◆ Document text
API Reference

setup

class Setup:
    def __init__(self, df)

Initializes the Setup instance.

Parameters:

df (pd.DataFrame). The test dataset

def ask_values(self)

Prompts the user to input configuration parameters.

Returns:

events_names (list): Name of the columns in the dataset to be filtered. Two columns must be selected
- One that contains the users name (later on they will be pseudonymize)
- One that contains the event information we want to do estimations
privacy_method (str): Name of the privacy method that will be used to privatized the dataset (Only can be PCMeS or PHCMS)
error_metric (str): Name of the metric we wil use to calculate the error (Only can be MSE, Lp Norm or RMSE)
error_value (float): Value of the maximun error we want our data to have (in decimal). For example, if we want a 2% maximun error, 0.02 must be written.

◆ Data extract
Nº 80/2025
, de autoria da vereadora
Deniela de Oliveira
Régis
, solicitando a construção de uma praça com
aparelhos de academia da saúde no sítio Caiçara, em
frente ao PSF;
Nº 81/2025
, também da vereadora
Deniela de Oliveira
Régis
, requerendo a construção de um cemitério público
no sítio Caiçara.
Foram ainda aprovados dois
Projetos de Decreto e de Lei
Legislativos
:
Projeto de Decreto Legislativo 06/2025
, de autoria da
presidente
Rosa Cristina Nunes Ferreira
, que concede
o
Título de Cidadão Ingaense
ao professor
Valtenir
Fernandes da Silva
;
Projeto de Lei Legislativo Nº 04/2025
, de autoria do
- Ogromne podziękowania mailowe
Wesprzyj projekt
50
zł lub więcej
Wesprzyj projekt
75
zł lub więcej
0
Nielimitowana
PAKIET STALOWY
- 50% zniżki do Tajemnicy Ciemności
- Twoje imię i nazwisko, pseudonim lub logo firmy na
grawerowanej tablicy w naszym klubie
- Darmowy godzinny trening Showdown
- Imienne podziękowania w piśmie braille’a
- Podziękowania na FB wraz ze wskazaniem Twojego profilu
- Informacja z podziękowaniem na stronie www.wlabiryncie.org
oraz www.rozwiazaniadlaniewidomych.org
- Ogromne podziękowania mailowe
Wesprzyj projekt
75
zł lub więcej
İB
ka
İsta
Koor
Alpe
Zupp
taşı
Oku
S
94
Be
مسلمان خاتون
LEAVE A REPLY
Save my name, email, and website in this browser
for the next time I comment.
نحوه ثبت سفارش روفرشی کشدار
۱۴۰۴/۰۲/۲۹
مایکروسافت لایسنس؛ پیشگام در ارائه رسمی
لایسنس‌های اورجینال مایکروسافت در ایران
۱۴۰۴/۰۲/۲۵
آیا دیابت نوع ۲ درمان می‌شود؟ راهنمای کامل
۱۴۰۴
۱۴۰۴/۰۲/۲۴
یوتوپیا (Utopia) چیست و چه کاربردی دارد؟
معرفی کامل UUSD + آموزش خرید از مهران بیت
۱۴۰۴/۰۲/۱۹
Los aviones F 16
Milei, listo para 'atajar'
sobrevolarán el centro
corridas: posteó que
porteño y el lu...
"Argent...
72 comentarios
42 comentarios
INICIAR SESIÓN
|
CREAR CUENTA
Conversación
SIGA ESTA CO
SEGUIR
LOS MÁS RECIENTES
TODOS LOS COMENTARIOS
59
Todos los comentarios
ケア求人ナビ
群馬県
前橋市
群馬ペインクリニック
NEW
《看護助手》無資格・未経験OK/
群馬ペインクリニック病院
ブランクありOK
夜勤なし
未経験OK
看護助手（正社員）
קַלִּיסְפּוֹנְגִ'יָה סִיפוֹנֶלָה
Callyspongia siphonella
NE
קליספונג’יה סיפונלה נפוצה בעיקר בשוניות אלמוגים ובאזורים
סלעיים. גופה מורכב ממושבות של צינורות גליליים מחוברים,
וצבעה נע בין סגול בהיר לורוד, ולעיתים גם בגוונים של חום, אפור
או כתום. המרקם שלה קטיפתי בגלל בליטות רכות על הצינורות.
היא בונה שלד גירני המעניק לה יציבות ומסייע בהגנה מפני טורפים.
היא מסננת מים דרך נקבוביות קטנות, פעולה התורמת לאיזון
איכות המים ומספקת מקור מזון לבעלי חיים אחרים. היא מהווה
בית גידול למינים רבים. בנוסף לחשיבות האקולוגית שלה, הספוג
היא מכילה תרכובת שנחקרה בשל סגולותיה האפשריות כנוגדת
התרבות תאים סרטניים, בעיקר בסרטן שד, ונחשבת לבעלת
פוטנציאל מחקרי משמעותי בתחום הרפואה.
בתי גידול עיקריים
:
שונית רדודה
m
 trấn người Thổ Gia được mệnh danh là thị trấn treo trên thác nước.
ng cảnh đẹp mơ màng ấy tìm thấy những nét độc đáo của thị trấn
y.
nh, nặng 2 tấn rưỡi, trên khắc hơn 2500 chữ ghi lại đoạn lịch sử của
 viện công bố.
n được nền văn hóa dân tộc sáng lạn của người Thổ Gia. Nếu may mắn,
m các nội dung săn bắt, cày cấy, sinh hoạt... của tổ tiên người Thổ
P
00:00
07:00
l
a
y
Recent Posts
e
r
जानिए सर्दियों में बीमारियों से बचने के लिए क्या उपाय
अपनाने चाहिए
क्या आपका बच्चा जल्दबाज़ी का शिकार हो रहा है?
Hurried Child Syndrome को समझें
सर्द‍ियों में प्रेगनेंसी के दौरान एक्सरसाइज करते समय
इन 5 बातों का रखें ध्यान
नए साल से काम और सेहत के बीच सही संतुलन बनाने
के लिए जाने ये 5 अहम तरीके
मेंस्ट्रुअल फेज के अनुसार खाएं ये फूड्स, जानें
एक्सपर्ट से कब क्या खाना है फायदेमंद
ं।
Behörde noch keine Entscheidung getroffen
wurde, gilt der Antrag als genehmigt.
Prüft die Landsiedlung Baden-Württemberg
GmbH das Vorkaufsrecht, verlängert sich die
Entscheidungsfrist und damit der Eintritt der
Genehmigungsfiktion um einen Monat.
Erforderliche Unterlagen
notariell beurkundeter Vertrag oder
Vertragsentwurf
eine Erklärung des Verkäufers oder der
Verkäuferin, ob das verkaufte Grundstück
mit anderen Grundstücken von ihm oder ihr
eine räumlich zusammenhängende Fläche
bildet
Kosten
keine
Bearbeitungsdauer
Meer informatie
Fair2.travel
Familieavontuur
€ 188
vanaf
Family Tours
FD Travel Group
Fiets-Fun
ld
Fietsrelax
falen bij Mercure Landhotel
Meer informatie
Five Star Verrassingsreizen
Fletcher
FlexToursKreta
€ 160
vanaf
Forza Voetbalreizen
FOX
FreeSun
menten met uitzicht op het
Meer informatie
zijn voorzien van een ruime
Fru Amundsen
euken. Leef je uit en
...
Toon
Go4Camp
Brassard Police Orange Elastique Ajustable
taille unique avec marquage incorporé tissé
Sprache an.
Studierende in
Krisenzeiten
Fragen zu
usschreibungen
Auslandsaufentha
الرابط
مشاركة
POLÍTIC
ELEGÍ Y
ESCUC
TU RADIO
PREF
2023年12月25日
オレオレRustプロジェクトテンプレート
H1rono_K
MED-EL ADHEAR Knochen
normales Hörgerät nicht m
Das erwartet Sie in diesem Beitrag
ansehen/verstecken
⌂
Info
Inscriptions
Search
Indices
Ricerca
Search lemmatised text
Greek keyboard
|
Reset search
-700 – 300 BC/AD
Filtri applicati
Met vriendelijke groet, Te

◆ Required work
Reproduce the API reference from "df (pd.DataFrame). The" up to and including "must be written.", swapping "privacy_method" for "privacy_mechanism".

◆ Solution
df (pd.DataFrame). The test dataset

def ask_values(self)

Prompts the user to input configuration parameters.

Returns:

events_names (list): Name of the columns in the dataset to be filtered. Two columns must be selected
- One that contains the users name (later on they will be pseudonymize)
- One that contains the event information we want to do estimations
privacy_mechanism (str): Name of the privacy method that will be used to privatized the dataset (Only can be PCMeS or PHCMS)
error_metric (str): Name of the metric we wil use to calculate the error (Only can be MSE, Lp Norm or RMSE)
error_value (float): Value of the maximun error we want our data to have (in decimal). For example, if we want a 2% maximun error, 0.02 must be written.